AVAILABLE RECORDS:

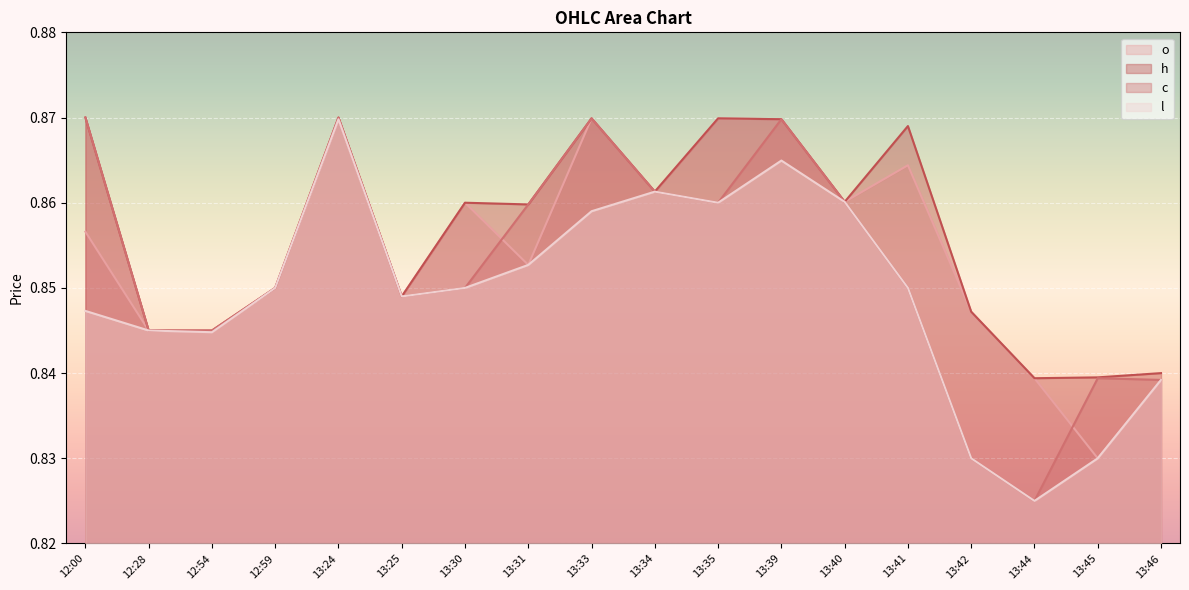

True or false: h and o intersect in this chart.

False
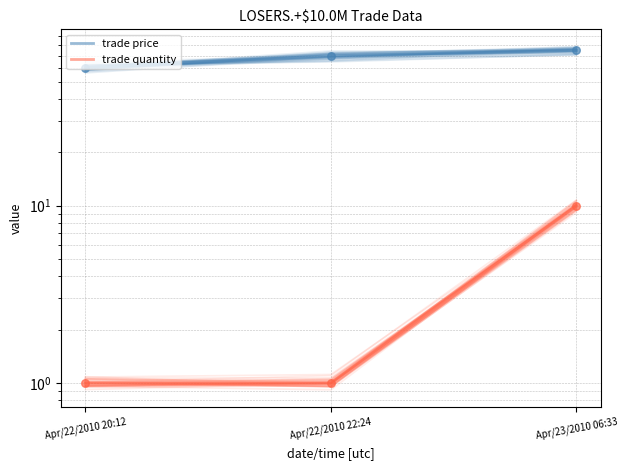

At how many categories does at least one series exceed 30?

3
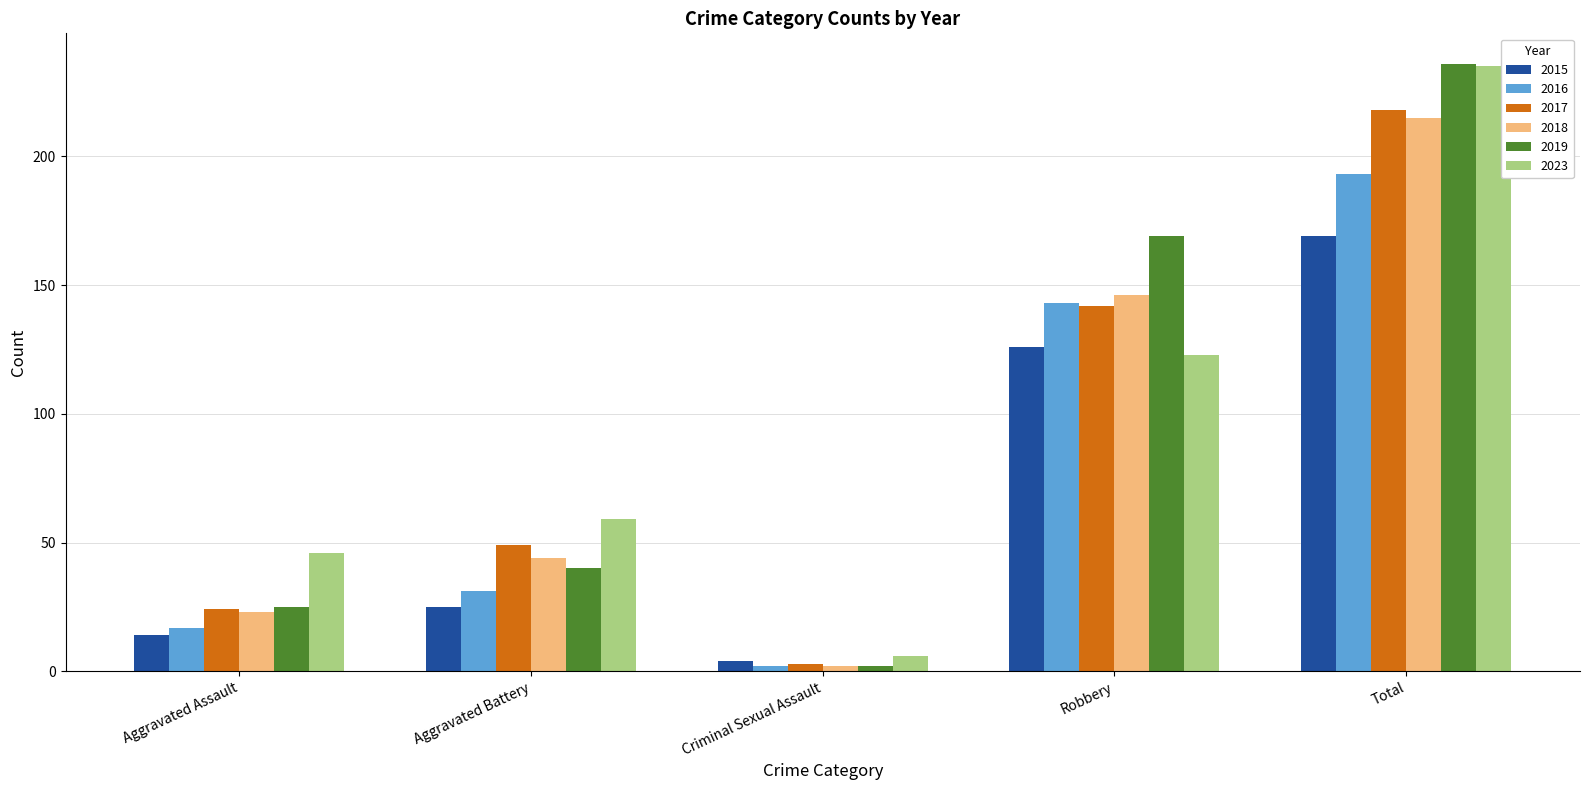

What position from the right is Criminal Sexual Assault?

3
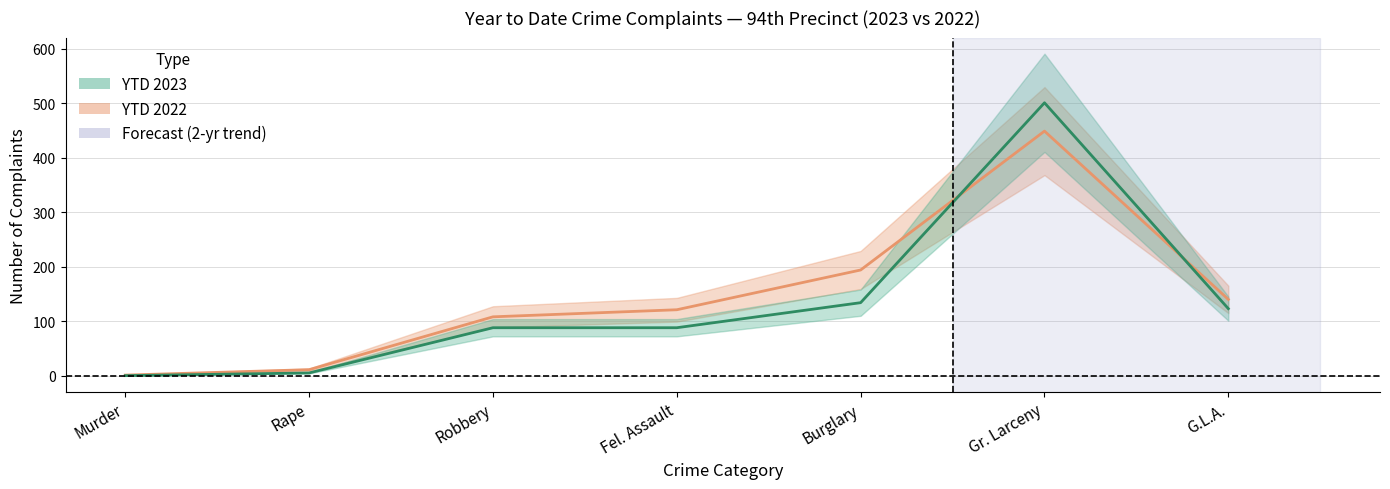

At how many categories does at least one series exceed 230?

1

EXERCISE:
Write down the words of every item above, unchanged, leaving out the pictures.

FINISHED EXERCISE:
True or false: h and o intersect in this chart.

False

At how many categories does at least one series exceed 30?

3

What position from the right is Criminal Sexual Assault?

3

At how many categories does at least one series exceed 230?

1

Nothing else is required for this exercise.